I am trying to solve the following problem:
Input: Input is two arrays (Nx4, sorted in column-2) stored in datasets-1 and 2 in HDF5 file (input.h5
). N is huge (originally belonging to 10 GB of file, hence stored in HDF5 file).
Output: Subtracting each column-2 element of dataset-2 from dataset-1
, such that the difference (delta
) is between +/-4000. Eventually saving this info in dset of a new HDF5 file. I need to refer to this new file back-and-forth, hence HDF5 not a text file.

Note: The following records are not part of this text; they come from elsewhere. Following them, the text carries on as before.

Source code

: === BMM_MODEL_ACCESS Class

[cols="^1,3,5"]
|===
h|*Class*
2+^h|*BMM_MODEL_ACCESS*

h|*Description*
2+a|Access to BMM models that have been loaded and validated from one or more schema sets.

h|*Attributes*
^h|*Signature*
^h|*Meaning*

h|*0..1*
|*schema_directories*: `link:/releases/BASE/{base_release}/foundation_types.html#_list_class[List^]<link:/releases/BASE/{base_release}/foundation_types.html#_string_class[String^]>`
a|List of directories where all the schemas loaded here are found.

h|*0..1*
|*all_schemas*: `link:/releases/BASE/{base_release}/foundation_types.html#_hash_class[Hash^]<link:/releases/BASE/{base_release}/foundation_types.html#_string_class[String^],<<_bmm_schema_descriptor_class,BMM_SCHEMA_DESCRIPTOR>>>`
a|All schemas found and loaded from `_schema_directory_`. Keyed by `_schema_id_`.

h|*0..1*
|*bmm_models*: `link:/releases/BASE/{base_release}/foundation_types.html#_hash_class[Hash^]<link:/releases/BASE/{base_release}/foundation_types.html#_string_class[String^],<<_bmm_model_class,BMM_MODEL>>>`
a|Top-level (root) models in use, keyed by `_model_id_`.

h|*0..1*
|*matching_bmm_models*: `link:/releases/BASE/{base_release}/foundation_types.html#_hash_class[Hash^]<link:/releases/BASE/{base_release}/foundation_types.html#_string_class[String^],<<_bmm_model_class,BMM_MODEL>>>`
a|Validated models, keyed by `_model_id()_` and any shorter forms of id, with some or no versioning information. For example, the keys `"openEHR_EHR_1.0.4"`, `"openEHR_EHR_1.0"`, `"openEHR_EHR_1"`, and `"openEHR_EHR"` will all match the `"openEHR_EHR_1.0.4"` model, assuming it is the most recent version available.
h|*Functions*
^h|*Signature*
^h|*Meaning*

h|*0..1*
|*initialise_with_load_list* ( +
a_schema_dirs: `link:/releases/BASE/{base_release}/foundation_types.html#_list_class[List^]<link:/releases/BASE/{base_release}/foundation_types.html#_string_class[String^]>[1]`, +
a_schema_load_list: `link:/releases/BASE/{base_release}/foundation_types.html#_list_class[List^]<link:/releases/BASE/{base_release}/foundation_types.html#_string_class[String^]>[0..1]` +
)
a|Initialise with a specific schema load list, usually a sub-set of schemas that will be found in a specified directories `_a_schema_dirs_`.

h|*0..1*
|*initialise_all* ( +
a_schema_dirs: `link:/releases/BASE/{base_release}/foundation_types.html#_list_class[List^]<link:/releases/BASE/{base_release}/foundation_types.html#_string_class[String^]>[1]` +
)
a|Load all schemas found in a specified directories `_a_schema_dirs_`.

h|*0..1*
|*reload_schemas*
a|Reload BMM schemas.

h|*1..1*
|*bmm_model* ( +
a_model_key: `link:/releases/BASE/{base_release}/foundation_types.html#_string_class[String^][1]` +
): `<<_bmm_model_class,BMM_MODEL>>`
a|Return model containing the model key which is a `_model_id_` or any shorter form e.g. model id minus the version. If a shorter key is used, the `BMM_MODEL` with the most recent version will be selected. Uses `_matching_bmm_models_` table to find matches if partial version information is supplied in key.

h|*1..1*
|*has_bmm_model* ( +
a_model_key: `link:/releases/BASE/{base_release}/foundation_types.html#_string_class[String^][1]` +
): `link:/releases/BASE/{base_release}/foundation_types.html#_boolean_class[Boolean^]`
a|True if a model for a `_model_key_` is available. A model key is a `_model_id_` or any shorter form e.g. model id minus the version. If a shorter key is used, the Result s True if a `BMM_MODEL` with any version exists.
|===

Concern: I initially used .append
method but that crashed the execution for 10GBs input. So, I am now using dset.resize
method (and would like to stick to it preferably). I am also using binary search as I was told in one of my last posts. So now, although the script seems to be working for large (10 GBs) of datasets, it is quite slow! The subtraction (for/while) loop is possibly the culprit! Any suggestions on how I can make this fast? I aim to use the fastest approach (and possibly the simplest, since I am a beginner).
import numpy as np
import time
import h5py
import sys
import csv
f_r = h5py.File('input.h5', 'r+')
dset1 = f_r.get('dataset_1')
dset2 = f_r.get('dataset_2')
r1,c1 = dset1.shape
r2,c2 = dset2.shape
left, right, count = 0,0,0
W = 4000 # Window half-width
n = 1
# **********************************************
# HDF5 Out Creation
# **********************************************
f_w = h5py.File('data.h5', 'w')
d1 = np.zeros(shape=(0, 4))
dset = f_w.create_dataset('dataset_1', data=d1, maxshape=(None, None), chunks=True)
for j in range(r1):
e1 = dset1[j,1]
# move left pointer so that is within -delta of e
while left < r2 and dset2[left,1] - e1 <= -W:
left += 1
# move right pointer so that is outside of +delta
while right < r2 and dset2[right,1] - e1 <= W:
right += 1
for i in range(left, right):
delta = e1 - dset2[i,1]
dset.resize(dset.shape[0] + n, axis=0)
dset[count, 0:4] = [count, dset1[j,1], dset2[i,1], delta]
count += 1
print("\nFinal shape of dataset created: " + str(dset.shape))
f_w.close()